▶ PODANY FRAGMENT:
Z daleko posuniętej ostrożności procesowej, w przypadku nieuwzględnienia przez Sąd Odwoławczy powyższych zarzutów, zaskarżonemu wyrokowi zarzuciła:

9. błąd w ustaleniach faktycznych przyjętych za podstawę wyroku, mający wpływ na jego treść, polegający na błędnym uznaniu, że stopień winy oskarżonego i stopień społecznej szkodliwości przypisanego mu czynu jest znaczny, podczas gdy występujące w sprawie okoliczności przedmiotowo-podmiotowe, takie jak postawa oskarżonego, jego właściwości i warunki osobiste oraz dotychczasowa niekaralność przemawiają za uznaniem, iż że oskarżony będzie przestrzegał porządku prawnego; 

10. rażącą niewspółmierność kary wymierzonej M. K. (1), wyrażającą się w wymierzeniu zbyt dotkliwych kar jednostkowych oraz bezwzględnej kary łącznej, która to kara nie uwzględnia występujących w sprawie okoliczności łagodzących, takich jak dotychczasowa niekaralność oskarżonego, postawa oskarżonego, a których uwzględnienie przez Sąd winno spowodować orzeczeniem oskarżonemu znacznie łagodniejszej kary w dolnej granicy ustawowego zagrożenia z warunkowym zawieszeniem jej wykonania.

W związku z podniesionymi wyżej zarzutami, wniosła o:

1. zmianę zaskarżonego wyroku i uniewinnienie oskarżonego od zarzucanego mu czynu,

2. na podstawie art. 167 k.p.k. o dopuszczenie i przeprowadzenie przez Sąd Odwoławczy dowodu z załączonych do niniejszej apelacji potwierdzeń przelewów na rzecz Państwa P. na okoliczność faktycznego zamiaru oddania środków finansowych pokrzywdzonym.

a ewentualnie, z daleko posuniętej ostrożności procesowej:

1. o zmianę zaskarżonego wyroku i wymierzenie oskarżonemu za czyn z pkt I aktu oskarżenia kary 6 (sześciu) miesięcy pozbawienia wolności;

2. uchylenie zaskarżonego wyroku i warunkowe umorzenie postępowania w zakresie czynów z pkt II, III, IV aktu oskarżenia;

3. o zmianę zaskarżonego wyroku i wymierzenie oskarżonemu za czyn z pkt V aktu oskarżenia kary 6 (sześciu) miesięcy pozbawienia wolności;

4. wymierzenie kary łącznej 6 (sześciu) miesięcy pozbawienia wolności, z zastosowaniem zasady pełnej absorpcji,

5. warunkowe zawieszenie orzeczonej wobec oskarżonego kary pozbawienia wolności na okres 2 lat próby.

▶ WYKAZ DANYCH:

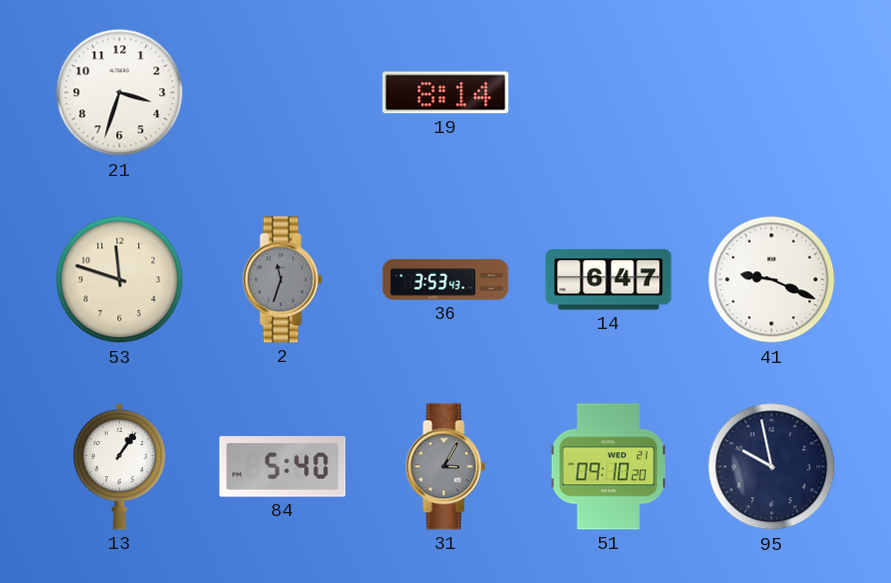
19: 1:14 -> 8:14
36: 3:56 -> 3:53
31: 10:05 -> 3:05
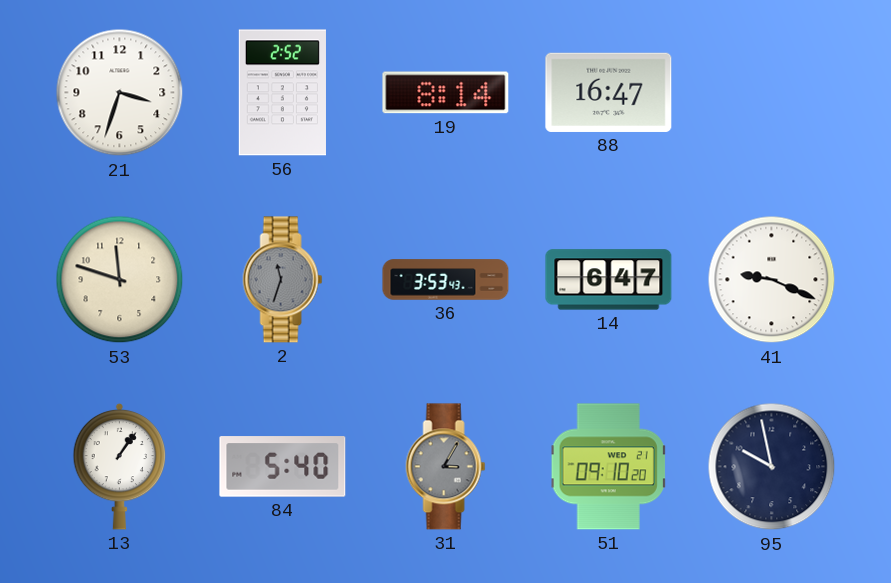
56: none -> 2:52
88: none -> 16:47
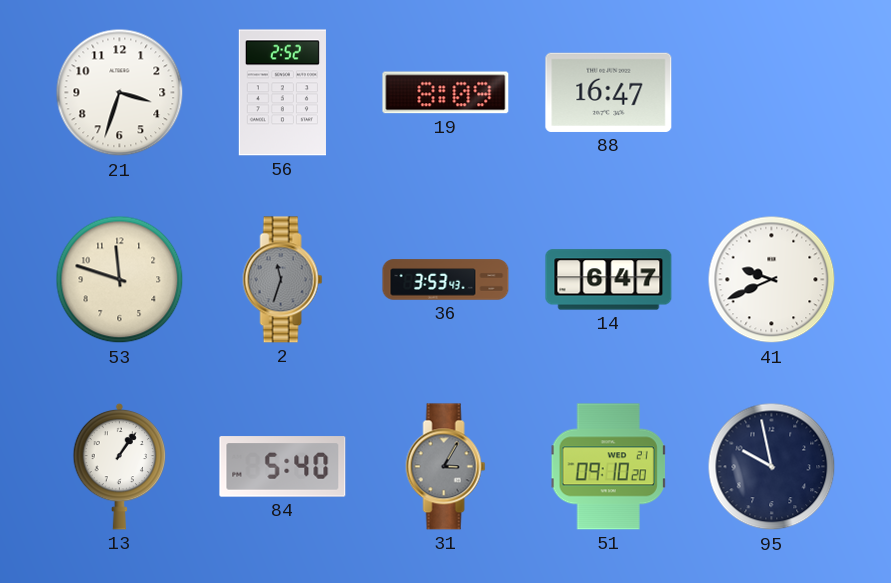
19: 8:14 -> 8:09
41: 9:19 -> 9:41
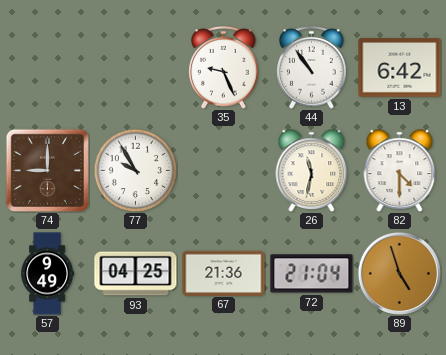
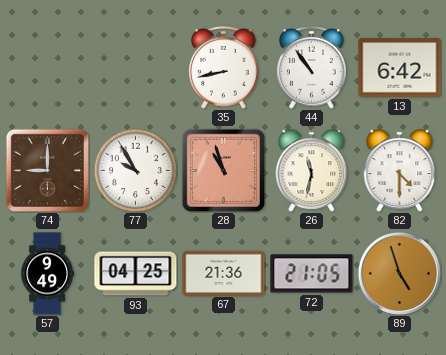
35: 9:26 -> 8:43
28: none -> 10:57
72: 21:04 -> 21:05
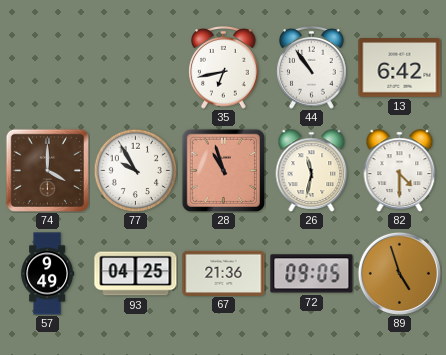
35: 8:43 -> 6:43
74: 9:00 -> 4:00
72: 21:05 -> 09:05
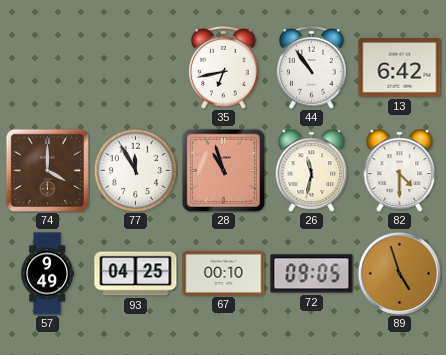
77: 9:55 -> 11:55
67: 21:36 -> 00:10
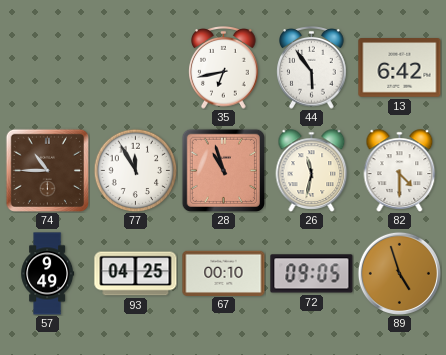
44: 10:54 -> 5:54
74: 4:00 -> 10:45
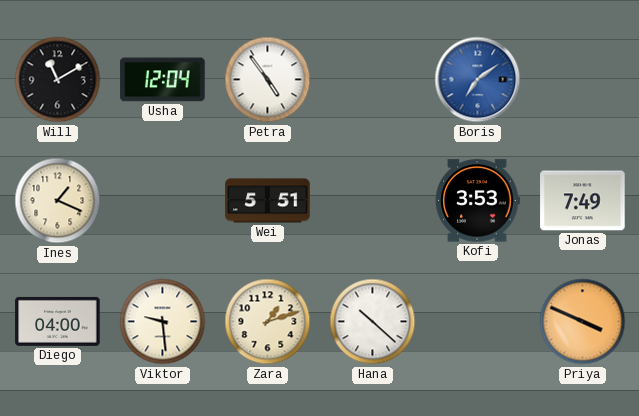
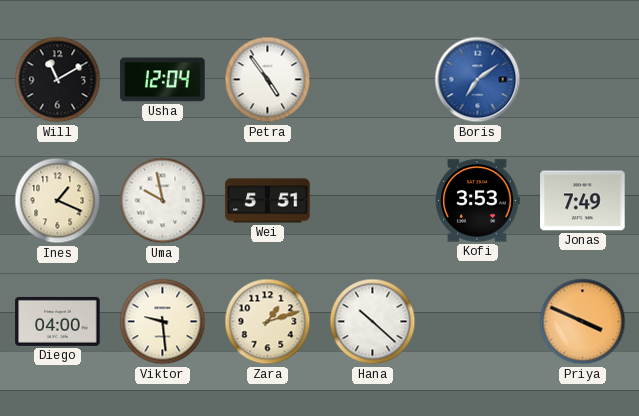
Uma: none -> 9:58
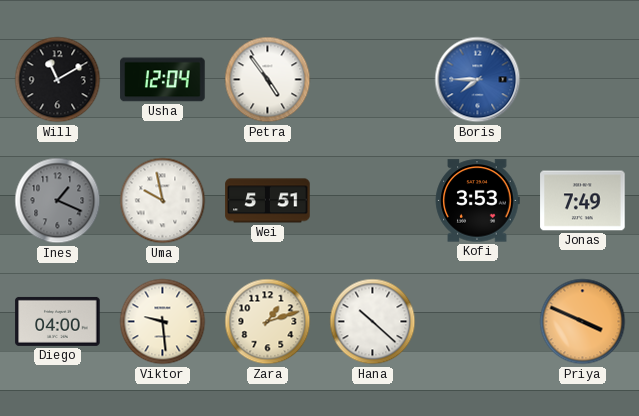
Boris: 7:09 -> 7:45
Ines dial: cream -> grey
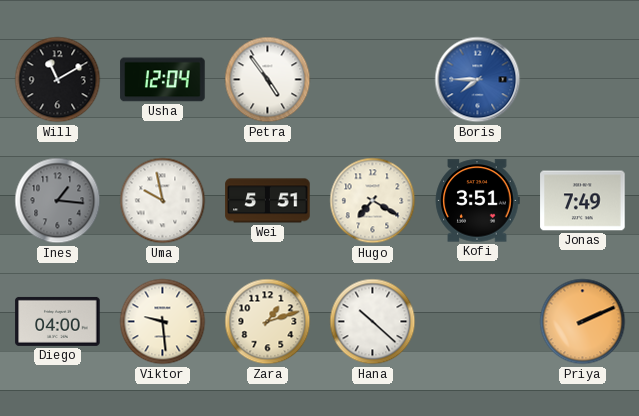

▶ CEL:
Proszę przepisać dosłownie z podanego fragmentu apelacji tekst od słów „1. zmianę zaskarżonego” do słów „środków finansowych pokrzywdzonym.” włącznie.

▶ ODPOWIEDŹ PISEMNA:
1. zmianę zaskarżonego wyroku i uniewinnienie oskarżonego od zarzucanego mu czynu,

2. na podstawie art. 167 k.p.k. o dopuszczenie i przeprowadzenie przez Sąd Odwoławczy dowodu z załączonych do niniejszej apelacji potwierdzeń przelewów na rzecz Państwa P. na okoliczność faktycznego zamiaru oddania środków finansowych pokrzywdzonym.